BOS often occurs after 3 months past transplantation. According to the literature, several risk factors are associated with the development of BOS such as older age of recipient, AFO prior to HSCT, early respiratory viral infection, busulfan-based conditioning regimen, methotrexate-based GVHD prophylaxis and cGVHD and so on [18-20]. Among them the most important association with BOS is the presence of cGVHD . BOS is thought (although has not been proved) to be caused by cGVHD, in which the host lung epithelium activates donor cytotoxic T lymphocytes which target the bronchioles of the recipient and mount chronic rejection responses against lung allo-antigens [3,7]. Furthermore BOS is typically accompanied by allo-immune manifestations in other organs, for example, liver, eyes, or skin [3,22]. Ditschkows et al.  found that the depletion of T cells in grants to prevent GVHD before transplantation could avoid the appearance of BOS supporting the hypothesis that BOS is a manifestation of cGVHD in the lung.

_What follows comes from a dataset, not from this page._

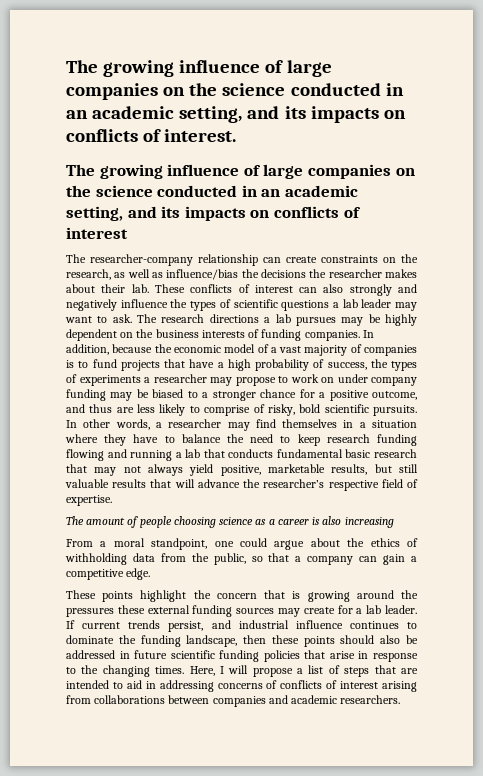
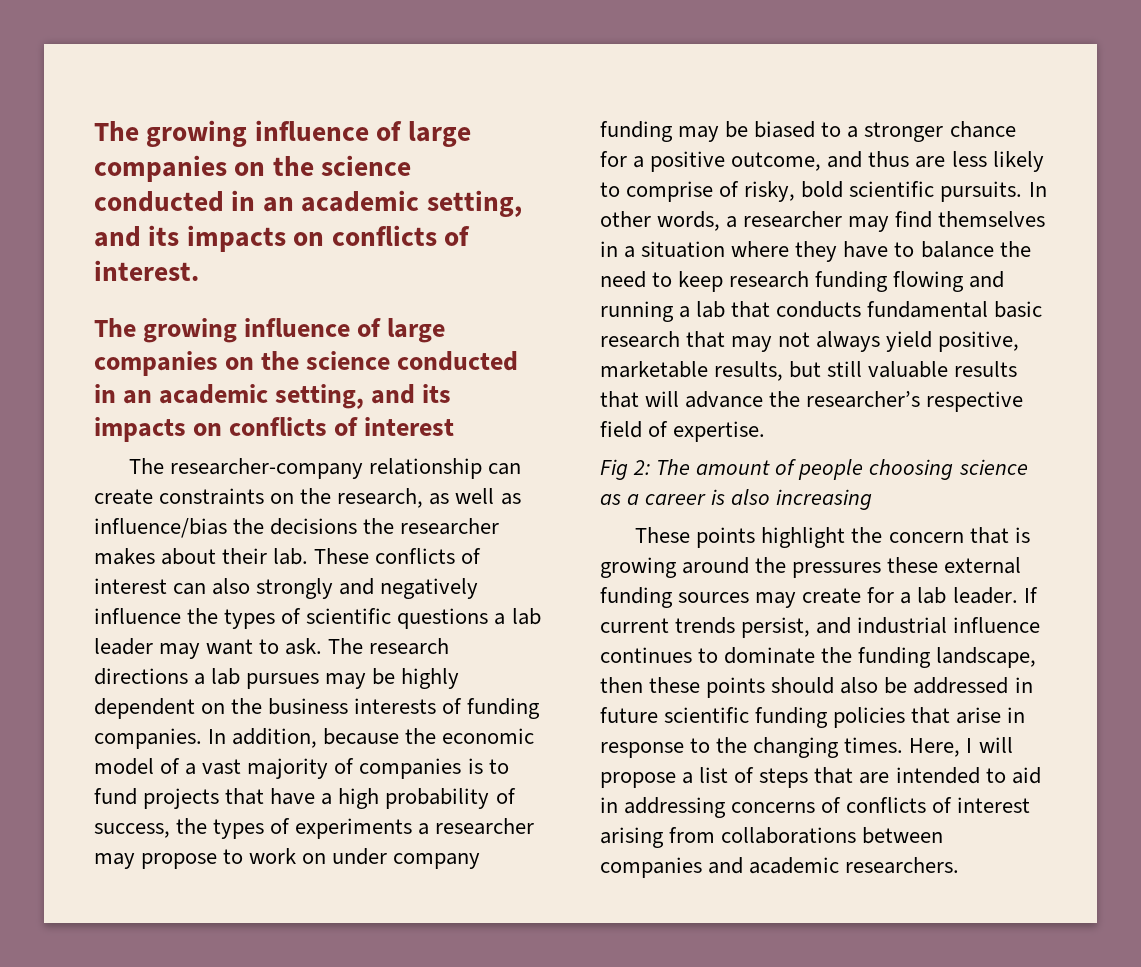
(112, 500) none -> [600,459,651,480] Fig 2:
[66,538,418,550] [65,553,417,565] [66,568,151,580] // From a moral standpoint, one could argue about the ethics of withholding data from the public, so that a company can gain a competitive edge. -> (873, 499) none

The treatment of BOS faces lots of challenges. Despite aggressive immunosuppressive therapy, fewer patients had complete resolution of disease. In addition, despite a long course the eventual outcome for these patients is unsatisfactory [16,24]. This present a new question that novel therapies are essential. Recently more and more studies have suggest that MSCs have unique roles in immune suppression by inhibiting T cells proliferation [25,26]. Numerous clinical trials using MSCs to prevent and treat GVHD have been carried on world-widely , moreover MSCs are thought to suppress acute and chronic GVHD without damaging the graft-versus-leukemia effects thus representing a novel treatment for GVHD [27,28]. But the molecular mechanisms by which MSC suppress immune responses in vivo and in vitro are poorly understood. In addition, in vivo in humans, autologous and allogeneic MSC are safe to infuse with no acute adverse events and no longterm MSC associated adverse events [27,28]. Our case successfully demonstrated that the infusion of MSCs could significantly improve the symptoms of the patient associated with conventional treatment thus some patients with BOS after HSCT may benefit from MSC therapy in the future and MSCs might become one additional option for the treatment of BOS.
The authors declare no conflict of interest.